◆ **Aim of the exercise**
Every line below that holds the word "canvas" must be listed.

◆ **Data supplied**
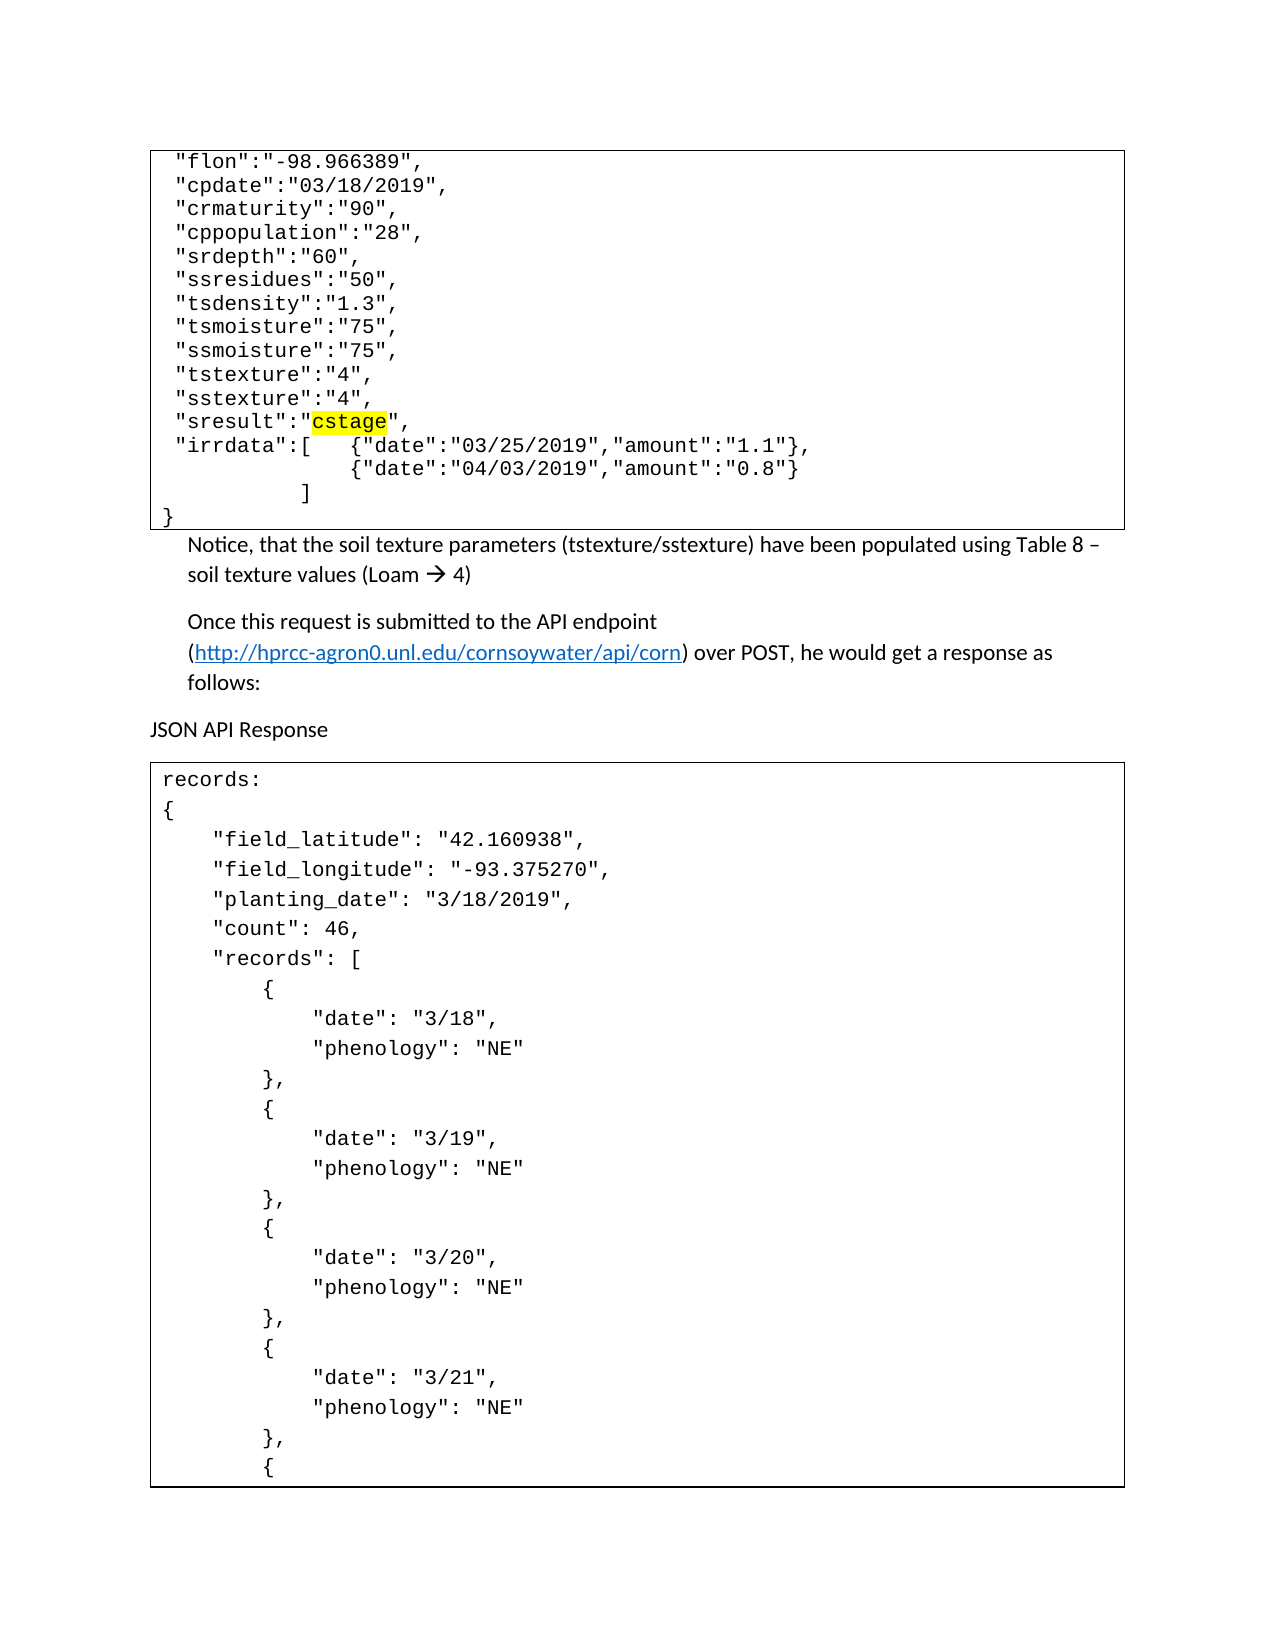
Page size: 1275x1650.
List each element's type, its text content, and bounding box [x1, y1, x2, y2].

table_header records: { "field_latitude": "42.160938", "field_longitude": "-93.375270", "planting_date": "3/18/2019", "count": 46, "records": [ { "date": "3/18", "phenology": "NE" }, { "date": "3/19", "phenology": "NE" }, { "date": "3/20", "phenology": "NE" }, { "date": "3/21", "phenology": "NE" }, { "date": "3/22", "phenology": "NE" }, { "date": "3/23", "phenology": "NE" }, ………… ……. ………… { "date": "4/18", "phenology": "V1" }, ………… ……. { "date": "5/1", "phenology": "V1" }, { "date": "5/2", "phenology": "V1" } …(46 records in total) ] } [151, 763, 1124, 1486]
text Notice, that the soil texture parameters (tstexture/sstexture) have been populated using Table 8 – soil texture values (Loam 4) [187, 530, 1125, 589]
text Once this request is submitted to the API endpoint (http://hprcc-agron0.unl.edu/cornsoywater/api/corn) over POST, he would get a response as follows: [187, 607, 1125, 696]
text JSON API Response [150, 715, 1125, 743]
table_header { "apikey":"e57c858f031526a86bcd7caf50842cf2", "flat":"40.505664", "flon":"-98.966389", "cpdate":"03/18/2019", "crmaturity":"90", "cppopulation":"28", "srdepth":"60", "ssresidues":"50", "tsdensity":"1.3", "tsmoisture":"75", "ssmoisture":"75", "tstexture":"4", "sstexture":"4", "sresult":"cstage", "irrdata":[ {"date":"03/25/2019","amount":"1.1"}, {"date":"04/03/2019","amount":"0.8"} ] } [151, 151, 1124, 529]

--

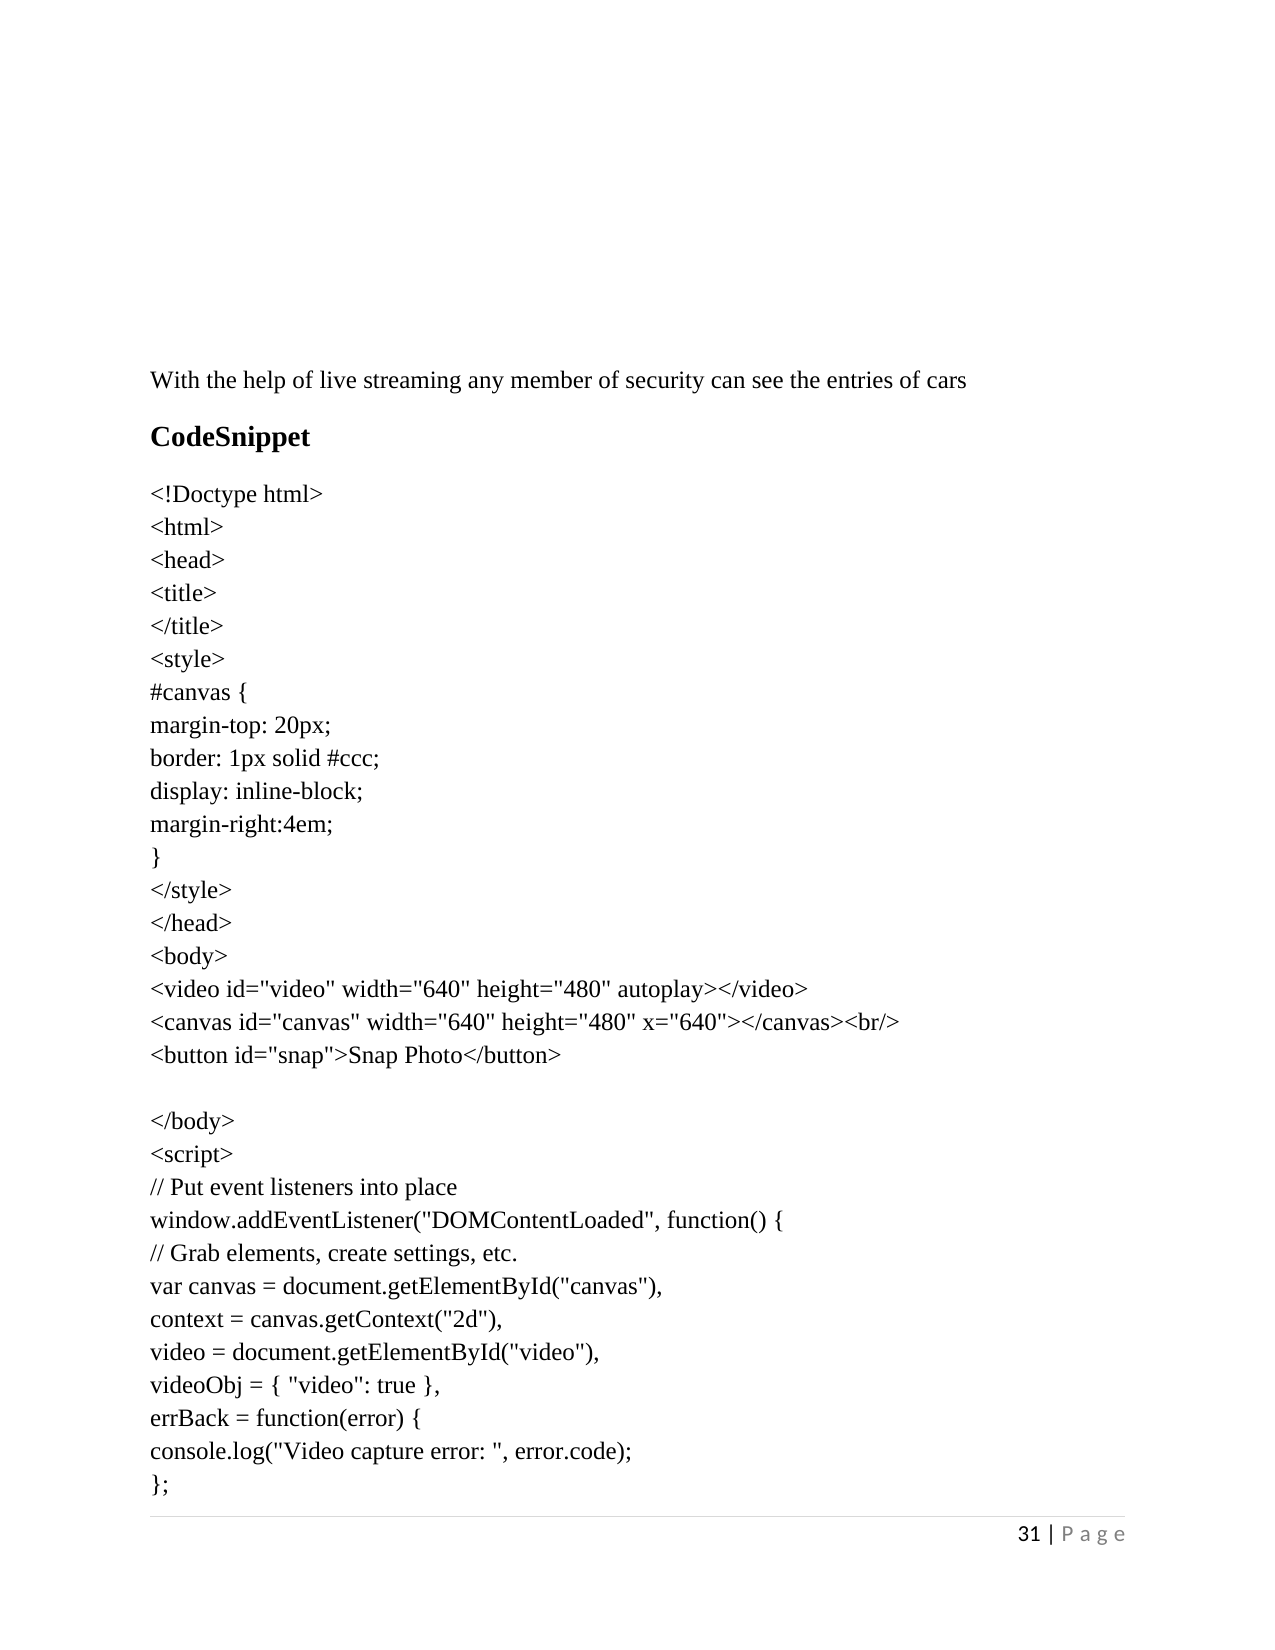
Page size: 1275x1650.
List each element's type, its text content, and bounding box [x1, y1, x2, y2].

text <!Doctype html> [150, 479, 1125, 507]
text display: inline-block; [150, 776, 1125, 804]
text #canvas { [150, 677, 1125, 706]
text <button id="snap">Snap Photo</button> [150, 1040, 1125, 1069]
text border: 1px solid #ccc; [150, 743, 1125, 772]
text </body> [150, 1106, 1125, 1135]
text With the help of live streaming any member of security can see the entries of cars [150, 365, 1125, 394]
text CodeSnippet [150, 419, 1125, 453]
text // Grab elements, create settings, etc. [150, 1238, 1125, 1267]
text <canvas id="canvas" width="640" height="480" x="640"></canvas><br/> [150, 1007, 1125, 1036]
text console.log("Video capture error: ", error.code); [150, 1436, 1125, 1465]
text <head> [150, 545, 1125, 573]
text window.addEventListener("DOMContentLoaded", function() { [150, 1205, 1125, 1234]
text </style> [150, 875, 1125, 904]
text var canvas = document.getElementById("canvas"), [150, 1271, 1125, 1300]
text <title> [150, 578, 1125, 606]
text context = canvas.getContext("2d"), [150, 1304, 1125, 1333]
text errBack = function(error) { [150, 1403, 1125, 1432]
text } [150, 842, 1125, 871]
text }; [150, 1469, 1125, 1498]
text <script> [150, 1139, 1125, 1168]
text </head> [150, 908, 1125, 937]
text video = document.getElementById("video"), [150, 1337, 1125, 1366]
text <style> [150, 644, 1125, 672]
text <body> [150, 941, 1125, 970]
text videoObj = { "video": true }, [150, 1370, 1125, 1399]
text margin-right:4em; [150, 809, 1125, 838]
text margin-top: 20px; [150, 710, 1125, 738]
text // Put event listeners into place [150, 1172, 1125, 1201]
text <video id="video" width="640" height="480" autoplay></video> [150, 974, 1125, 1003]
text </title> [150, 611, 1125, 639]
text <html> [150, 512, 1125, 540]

◆ **Solution to this problem**
text #canvas { [150, 677, 1125, 706]
text <canvas id="canvas" width="640" height="480" x="640"></canvas><br/> [150, 1007, 1125, 1036]
text var canvas = document.getElementById("canvas"), [150, 1271, 1125, 1300]
text context = canvas.getContext("2d"), [150, 1304, 1125, 1333]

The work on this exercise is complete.